Nji Collins Gbah, 17, is the first African winner in Google Code-in, the annual coding competition of Google. He is one of the competition’s 34 grand prize winners. The competition is open to the students between the ages of 13 and 17 from all around the world.

Nji lives in Bamenda, Cameroon. Sadly, he is now living in his cousins’ house in Cameroon’s capital, Yaounde. Wondering why? Because the government has cut off his hometown from the internet.

The internet went dead a day after Google’s Code-in’s final submissions. Talking to BBC, he told that using knowledge gained from his two years of learning programming he tackled the tasks of the contest.
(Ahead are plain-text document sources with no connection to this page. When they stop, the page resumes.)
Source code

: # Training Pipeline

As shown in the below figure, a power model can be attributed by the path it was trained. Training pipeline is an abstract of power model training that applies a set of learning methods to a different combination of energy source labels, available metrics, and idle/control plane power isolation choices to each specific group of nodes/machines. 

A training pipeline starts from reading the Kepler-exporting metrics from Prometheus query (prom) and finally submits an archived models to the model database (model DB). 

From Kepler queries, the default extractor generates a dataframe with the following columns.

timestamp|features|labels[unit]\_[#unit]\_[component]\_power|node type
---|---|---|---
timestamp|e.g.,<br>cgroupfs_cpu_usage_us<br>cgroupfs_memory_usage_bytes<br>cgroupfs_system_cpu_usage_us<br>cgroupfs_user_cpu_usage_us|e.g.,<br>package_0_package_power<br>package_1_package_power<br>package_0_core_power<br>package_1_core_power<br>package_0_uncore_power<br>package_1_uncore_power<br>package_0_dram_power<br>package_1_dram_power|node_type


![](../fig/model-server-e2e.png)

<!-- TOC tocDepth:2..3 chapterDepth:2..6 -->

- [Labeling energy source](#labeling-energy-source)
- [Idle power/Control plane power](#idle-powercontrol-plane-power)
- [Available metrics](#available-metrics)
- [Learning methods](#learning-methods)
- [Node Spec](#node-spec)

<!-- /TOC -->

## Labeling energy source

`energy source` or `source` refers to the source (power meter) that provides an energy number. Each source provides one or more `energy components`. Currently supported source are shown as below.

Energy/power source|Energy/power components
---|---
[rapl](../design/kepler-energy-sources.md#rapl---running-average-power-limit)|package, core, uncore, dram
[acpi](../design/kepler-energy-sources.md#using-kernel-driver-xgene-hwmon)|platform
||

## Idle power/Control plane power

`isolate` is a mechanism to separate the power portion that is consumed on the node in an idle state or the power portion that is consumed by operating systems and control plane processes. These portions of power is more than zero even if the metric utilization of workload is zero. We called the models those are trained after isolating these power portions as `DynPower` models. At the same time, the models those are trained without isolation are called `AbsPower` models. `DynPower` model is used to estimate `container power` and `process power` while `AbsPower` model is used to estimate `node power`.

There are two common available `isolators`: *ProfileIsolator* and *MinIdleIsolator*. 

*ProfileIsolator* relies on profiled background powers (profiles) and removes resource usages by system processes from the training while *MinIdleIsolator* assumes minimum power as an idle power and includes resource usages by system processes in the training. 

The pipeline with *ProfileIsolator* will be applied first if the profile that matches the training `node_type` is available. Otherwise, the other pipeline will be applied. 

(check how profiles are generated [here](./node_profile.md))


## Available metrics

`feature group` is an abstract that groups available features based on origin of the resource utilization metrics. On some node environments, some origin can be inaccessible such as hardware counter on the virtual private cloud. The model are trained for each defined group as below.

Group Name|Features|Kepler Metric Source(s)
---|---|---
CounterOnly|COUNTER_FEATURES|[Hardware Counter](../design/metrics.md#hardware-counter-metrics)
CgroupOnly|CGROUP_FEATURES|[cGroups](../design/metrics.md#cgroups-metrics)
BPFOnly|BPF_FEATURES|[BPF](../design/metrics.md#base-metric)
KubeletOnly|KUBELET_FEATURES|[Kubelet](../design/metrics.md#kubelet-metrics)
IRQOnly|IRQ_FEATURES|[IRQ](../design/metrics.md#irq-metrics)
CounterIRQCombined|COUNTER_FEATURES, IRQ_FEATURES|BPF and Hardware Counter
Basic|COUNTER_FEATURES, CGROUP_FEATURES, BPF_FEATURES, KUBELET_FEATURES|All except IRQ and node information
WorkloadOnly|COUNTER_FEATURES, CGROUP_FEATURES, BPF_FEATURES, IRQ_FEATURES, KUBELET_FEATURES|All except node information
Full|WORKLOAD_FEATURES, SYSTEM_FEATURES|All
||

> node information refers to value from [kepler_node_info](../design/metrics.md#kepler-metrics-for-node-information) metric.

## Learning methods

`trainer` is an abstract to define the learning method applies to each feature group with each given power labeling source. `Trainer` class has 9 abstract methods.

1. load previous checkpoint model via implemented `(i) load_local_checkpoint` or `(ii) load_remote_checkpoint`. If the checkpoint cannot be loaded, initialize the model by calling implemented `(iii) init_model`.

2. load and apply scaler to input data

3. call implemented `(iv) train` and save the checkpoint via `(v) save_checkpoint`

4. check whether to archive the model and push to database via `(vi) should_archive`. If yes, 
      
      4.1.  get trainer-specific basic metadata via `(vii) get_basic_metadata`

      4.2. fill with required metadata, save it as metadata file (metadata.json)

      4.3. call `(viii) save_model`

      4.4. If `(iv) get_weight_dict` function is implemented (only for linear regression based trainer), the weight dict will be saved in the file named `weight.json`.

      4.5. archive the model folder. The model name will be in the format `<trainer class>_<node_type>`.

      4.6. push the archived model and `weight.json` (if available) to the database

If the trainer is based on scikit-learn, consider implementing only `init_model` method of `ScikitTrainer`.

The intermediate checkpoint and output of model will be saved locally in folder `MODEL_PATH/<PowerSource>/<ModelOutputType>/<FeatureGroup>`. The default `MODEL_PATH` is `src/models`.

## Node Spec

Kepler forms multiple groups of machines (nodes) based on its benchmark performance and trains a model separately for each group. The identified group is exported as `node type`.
Nji completed 20 tasks that covered all 5 categories set by Google.

“I was really, really amazed,” he says. “It meant my hard work writing a lot of code had really paid off.”

Nji’s hometown is an English-speaking region. There, people have multi-dimensional grievances against the government, including establishment’s failure to respect English’s status as an official language of Cameroon.

In response to the protests, the government authorities responded with arrests and warnings people of jail terms for “malicious use of social media.” In the recent times, there were increased incidents of street protests and strikes by teachers and lawyers.

The right activists are seeing cutting off the internet as punishment and a way to curb dissent.

Talking about the dead internet, Nji says, “I wanted to get a connection so I could continue studying and keep in touch with Google.” He hopes to finish his school in Bamenda and study computer science at some good university.

Nji will get to spend 4 days at Google’s Silicon Valley headquarters. “Hopefully I would like to work there one day, if that is possible,” he says.